Challenge.
Each entry here needs to be set down again exactly, please; pictures are left out.

>>>

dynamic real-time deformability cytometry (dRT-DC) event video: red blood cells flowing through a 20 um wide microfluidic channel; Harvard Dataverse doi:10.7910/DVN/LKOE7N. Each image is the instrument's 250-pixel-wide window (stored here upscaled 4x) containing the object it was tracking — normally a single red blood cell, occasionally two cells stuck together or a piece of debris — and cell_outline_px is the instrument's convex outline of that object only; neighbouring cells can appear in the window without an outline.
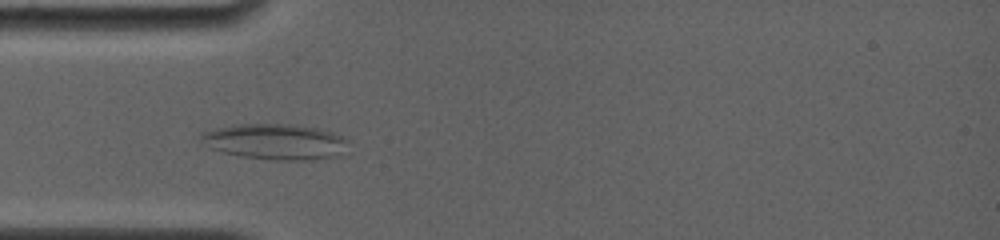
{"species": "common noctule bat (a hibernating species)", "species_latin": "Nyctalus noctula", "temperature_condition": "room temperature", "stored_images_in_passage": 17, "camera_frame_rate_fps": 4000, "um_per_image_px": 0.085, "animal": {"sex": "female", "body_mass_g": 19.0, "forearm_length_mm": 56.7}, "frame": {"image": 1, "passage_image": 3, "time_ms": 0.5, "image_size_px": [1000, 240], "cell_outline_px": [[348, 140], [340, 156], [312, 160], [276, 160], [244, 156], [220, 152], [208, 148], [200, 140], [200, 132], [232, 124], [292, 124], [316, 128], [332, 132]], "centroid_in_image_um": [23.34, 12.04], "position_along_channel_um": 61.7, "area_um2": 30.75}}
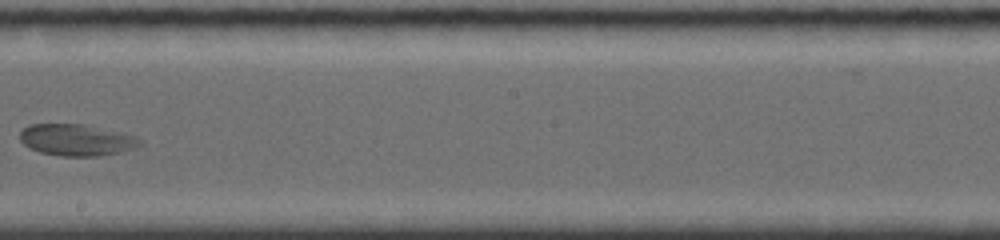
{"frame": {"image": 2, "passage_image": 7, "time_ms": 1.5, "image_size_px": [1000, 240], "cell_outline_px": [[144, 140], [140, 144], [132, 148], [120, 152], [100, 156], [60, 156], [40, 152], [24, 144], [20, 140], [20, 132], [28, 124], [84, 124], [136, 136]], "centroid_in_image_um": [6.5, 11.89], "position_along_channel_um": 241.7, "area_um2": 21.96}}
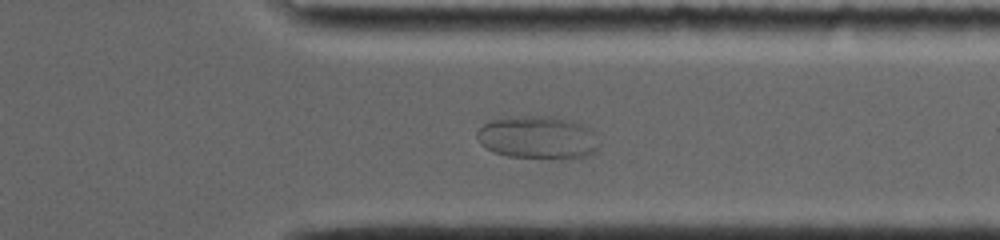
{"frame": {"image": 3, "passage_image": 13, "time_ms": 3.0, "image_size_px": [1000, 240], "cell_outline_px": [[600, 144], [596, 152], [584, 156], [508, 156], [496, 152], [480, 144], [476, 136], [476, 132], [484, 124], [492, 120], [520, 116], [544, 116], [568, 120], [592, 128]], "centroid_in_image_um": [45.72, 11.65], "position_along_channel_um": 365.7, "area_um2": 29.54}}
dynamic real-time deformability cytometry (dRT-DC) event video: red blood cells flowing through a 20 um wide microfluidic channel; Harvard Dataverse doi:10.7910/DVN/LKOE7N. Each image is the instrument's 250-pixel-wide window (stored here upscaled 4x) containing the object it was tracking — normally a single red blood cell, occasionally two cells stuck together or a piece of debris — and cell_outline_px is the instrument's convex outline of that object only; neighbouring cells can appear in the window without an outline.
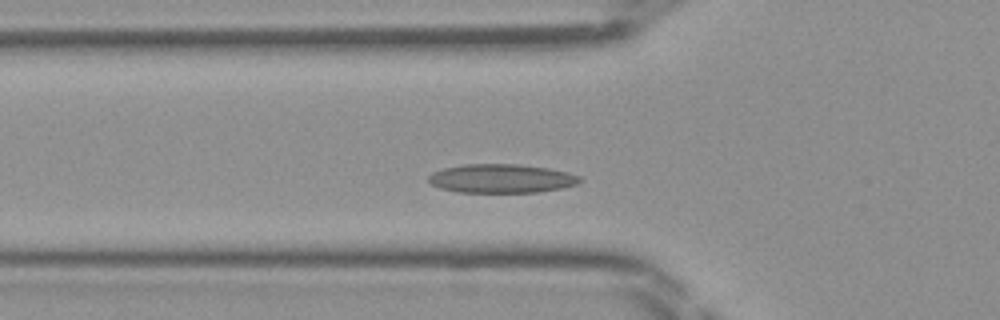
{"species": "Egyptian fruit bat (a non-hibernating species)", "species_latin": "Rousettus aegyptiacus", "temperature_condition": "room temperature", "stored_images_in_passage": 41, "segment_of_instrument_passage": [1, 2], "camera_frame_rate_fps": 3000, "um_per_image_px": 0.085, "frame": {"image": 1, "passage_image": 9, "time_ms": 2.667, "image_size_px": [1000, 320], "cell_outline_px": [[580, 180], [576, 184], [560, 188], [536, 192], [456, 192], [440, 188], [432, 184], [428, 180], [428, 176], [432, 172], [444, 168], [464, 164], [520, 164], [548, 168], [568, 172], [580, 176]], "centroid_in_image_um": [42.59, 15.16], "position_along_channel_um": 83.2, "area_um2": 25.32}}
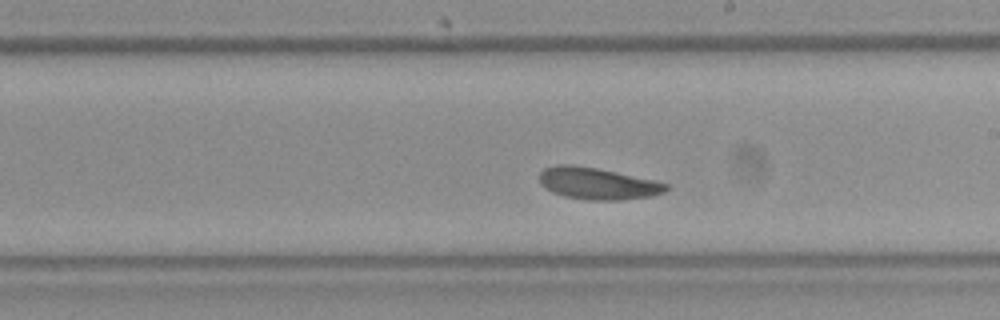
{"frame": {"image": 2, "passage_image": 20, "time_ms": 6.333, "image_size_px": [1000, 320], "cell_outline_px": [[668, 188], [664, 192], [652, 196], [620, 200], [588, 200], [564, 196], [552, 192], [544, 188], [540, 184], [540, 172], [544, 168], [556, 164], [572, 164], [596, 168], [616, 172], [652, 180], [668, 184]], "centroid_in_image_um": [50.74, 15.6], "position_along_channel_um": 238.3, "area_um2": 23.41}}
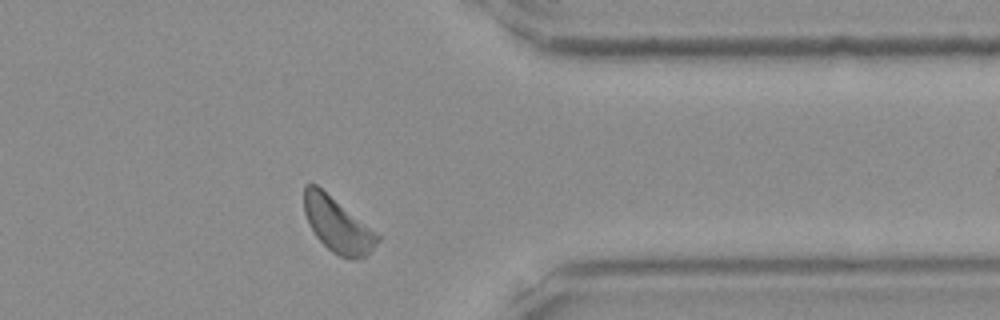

<<<

Task response.
dynamic real-time deformability cytometry (dRT-DC) event video: red blood cells flowing through a 20 um wide microfluidic channel; Harvard Dataverse doi:10.7910/DVN/LKOE7N. Each image is the instrument's 250-pixel-wide window (stored here upscaled 4x) containing the object it was tracking — normally a single red blood cell, occasionally two cells stuck together or a piece of debris — and cell_outline_px is the instrument's convex outline of that object only; neighbouring cells can appear in the window without an outline.
{"species": "common noctule bat (a hibernating species)", "species_latin": "Nyctalus noctula", "temperature_condition": "room temperature", "stored_images_in_passage": 17, "camera_frame_rate_fps": 4000, "um_per_image_px": 0.085, "animal": {"sex": "female", "body_mass_g": 19.0, "forearm_length_mm": 56.7}, "frame": {"image": 1, "passage_image": 3, "time_ms": 0.5, "image_size_px": [1000, 240], "cell_outline_px": [[348, 140], [340, 156], [312, 160], [276, 160], [244, 156], [220, 152], [208, 148], [200, 140], [200, 132], [232, 124], [292, 124], [316, 128], [332, 132]], "centroid_in_image_um": [23.34, 12.04], "position_along_channel_um": 61.7, "area_um2": 30.75}}
{"frame": {"image": 2, "passage_image": 7, "time_ms": 1.5, "image_size_px": [1000, 240], "cell_outline_px": [[144, 140], [140, 144], [132, 148], [120, 152], [100, 156], [60, 156], [40, 152], [24, 144], [20, 140], [20, 132], [28, 124], [84, 124], [136, 136]], "centroid_in_image_um": [6.5, 11.89], "position_along_channel_um": 241.7, "area_um2": 21.96}}
{"frame": {"image": 3, "passage_image": 13, "time_ms": 3.0, "image_size_px": [1000, 240], "cell_outline_px": [[600, 144], [596, 152], [584, 156], [508, 156], [496, 152], [480, 144], [476, 136], [476, 132], [484, 124], [492, 120], [520, 116], [544, 116], [568, 120], [592, 128]], "centroid_in_image_um": [45.72, 11.65], "position_along_channel_um": 365.7, "area_um2": 29.54}}
dynamic real-time deformability cytometry (dRT-DC) event video: red blood cells flowing through a 20 um wide microfluidic channel; Harvard Dataverse doi:10.7910/DVN/LKOE7N. Each image is the instrument's 250-pixel-wide window (stored here upscaled 4x) containing the object it was tracking — normally a single red blood cell, occasionally two cells stuck together or a piece of debris — and cell_outline_px is the instrument's convex outline of that object only; neighbouring cells can appear in the window without an outline.
{"species": "Egyptian fruit bat (a non-hibernating species)", "species_latin": "Rousettus aegyptiacus", "temperature_condition": "room temperature", "stored_images_in_passage": 41, "segment_of_instrument_passage": [1, 2], "camera_frame_rate_fps": 3000, "um_per_image_px": 0.085, "frame": {"image": 1, "passage_image": 9, "time_ms": 2.667, "image_size_px": [1000, 320], "cell_outline_px": [[580, 180], [576, 184], [560, 188], [536, 192], [456, 192], [440, 188], [432, 184], [428, 180], [428, 176], [432, 172], [444, 168], [464, 164], [520, 164], [548, 168], [568, 172], [580, 176]], "centroid_in_image_um": [42.59, 15.16], "position_along_channel_um": 83.2, "area_um2": 25.32}}
{"frame": {"image": 2, "passage_image": 20, "time_ms": 6.333, "image_size_px": [1000, 320], "cell_outline_px": [[668, 188], [664, 192], [652, 196], [620, 200], [588, 200], [564, 196], [552, 192], [544, 188], [540, 184], [540, 172], [544, 168], [556, 164], [572, 164], [596, 168], [616, 172], [652, 180], [668, 184]], "centroid_in_image_um": [50.74, 15.6], "position_along_channel_um": 238.3, "area_um2": 23.41}}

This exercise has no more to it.